### Exercise details:
Go through the records line by line. Report how many lines contain "TRIANGLE", with nothing else.

*** Task inputs ***

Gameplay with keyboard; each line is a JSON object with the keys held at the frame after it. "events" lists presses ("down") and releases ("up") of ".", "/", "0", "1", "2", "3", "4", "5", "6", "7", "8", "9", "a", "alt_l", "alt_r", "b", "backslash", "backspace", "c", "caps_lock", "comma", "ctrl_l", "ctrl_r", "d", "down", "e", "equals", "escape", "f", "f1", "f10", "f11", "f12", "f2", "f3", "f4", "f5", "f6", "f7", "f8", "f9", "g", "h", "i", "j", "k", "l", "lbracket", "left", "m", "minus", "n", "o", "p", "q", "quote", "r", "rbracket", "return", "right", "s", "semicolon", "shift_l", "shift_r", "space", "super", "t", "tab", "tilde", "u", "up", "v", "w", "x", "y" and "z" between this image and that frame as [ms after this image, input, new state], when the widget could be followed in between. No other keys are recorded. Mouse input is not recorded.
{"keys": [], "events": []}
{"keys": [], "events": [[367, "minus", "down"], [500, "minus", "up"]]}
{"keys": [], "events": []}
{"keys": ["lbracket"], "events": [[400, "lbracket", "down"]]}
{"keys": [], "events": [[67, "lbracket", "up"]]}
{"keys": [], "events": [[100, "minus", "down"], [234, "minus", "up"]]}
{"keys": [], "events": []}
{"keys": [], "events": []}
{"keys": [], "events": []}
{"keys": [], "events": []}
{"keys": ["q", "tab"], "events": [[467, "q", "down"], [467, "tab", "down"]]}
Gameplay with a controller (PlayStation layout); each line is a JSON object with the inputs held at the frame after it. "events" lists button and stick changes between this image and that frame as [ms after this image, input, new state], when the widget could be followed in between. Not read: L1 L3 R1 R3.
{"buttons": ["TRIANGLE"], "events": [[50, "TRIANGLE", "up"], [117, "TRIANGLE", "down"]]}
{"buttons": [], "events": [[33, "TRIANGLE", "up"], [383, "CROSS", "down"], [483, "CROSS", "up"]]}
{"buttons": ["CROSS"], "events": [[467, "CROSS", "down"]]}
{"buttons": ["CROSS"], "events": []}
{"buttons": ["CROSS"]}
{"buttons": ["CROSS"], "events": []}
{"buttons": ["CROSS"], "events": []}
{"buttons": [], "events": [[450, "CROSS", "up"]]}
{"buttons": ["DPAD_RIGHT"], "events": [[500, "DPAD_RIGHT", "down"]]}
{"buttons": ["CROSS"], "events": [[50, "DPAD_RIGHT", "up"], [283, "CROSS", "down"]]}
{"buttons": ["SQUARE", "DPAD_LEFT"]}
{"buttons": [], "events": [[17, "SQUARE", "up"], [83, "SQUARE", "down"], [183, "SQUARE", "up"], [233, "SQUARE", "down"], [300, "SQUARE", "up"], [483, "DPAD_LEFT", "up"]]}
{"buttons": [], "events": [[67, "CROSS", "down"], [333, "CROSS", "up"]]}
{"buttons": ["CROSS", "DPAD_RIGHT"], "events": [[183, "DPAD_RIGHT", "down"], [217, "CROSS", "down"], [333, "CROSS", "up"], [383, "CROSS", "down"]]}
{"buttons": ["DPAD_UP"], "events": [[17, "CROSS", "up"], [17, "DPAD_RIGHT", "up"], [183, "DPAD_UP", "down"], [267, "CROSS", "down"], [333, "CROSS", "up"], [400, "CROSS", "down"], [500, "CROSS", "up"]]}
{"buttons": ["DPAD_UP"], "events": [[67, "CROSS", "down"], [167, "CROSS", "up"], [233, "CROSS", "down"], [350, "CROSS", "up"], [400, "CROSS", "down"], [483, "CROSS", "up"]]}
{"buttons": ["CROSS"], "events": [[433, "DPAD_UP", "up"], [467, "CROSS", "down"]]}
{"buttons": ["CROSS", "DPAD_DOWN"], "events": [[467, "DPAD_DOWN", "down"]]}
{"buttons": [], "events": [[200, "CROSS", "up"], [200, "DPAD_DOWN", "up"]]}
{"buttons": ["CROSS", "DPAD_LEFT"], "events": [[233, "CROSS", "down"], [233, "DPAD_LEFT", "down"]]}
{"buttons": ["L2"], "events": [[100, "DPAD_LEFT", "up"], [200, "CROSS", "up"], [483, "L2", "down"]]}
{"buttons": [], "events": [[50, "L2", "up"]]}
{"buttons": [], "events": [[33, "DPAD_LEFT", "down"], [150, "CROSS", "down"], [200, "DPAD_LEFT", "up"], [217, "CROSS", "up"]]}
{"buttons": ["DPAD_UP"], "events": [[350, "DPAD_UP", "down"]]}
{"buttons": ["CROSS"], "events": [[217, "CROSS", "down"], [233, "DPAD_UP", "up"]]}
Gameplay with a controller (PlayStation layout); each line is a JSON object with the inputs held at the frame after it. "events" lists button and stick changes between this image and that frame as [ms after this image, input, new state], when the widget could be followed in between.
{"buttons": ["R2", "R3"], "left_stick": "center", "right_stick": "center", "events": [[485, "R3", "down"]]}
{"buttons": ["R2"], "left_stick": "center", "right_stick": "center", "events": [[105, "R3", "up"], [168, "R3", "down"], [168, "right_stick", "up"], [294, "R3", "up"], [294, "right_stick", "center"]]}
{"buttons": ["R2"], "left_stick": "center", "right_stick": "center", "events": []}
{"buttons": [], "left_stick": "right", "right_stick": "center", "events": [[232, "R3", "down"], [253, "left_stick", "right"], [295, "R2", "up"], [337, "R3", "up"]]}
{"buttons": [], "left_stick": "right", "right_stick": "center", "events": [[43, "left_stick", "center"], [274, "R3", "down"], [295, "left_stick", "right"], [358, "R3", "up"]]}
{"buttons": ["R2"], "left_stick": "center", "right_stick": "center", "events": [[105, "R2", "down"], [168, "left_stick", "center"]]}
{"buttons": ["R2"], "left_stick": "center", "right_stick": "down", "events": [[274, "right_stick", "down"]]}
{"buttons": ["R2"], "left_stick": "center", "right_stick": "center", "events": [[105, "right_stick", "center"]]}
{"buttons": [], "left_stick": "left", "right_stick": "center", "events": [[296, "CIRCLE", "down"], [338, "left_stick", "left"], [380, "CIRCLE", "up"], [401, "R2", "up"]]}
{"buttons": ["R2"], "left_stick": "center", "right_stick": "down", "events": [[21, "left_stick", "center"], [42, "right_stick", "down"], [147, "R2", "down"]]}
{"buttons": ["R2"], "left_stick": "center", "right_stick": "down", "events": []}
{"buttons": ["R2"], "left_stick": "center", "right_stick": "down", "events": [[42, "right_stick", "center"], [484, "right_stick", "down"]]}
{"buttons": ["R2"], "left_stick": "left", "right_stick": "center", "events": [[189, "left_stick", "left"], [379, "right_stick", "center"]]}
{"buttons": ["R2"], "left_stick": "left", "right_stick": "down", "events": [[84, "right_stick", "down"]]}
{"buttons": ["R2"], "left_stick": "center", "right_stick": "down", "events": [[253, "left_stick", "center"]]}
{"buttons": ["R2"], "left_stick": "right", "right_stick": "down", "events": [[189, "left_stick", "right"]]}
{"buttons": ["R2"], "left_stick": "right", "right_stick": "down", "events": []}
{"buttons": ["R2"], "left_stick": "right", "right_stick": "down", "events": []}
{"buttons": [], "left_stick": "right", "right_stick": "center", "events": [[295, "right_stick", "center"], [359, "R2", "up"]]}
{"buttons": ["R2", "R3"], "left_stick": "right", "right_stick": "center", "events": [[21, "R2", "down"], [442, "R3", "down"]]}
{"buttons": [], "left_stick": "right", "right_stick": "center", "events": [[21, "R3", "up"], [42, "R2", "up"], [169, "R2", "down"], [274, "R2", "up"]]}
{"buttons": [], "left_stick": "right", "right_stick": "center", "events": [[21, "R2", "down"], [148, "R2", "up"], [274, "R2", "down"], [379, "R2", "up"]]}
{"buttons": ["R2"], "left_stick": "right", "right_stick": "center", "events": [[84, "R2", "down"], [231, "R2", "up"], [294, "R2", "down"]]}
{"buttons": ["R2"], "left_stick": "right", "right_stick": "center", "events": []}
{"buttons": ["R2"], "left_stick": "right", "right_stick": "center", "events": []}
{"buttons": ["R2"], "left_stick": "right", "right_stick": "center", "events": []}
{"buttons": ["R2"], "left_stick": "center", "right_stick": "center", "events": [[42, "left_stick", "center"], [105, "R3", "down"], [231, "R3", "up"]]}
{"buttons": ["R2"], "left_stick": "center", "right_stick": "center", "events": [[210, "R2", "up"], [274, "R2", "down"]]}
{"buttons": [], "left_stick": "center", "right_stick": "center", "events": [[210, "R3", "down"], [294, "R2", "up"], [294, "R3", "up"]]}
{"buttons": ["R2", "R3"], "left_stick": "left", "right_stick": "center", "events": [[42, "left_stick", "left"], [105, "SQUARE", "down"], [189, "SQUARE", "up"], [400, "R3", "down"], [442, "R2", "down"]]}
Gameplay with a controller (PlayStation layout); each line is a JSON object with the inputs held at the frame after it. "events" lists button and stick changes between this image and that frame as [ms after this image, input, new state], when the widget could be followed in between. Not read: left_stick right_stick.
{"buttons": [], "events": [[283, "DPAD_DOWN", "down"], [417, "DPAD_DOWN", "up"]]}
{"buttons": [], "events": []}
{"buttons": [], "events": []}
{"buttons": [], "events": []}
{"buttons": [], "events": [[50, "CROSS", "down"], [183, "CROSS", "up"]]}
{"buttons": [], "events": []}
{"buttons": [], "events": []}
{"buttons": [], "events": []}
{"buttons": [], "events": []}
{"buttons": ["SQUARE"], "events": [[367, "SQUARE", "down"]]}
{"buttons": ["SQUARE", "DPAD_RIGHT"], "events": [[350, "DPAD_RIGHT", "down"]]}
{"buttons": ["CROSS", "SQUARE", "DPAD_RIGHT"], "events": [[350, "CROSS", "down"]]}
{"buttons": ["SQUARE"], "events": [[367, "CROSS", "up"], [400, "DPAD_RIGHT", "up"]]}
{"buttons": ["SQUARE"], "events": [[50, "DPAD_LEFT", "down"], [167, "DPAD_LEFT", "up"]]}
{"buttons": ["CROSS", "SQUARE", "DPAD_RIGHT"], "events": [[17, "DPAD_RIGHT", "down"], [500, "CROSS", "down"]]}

*** End of Task inputs ***

### Your solution:
2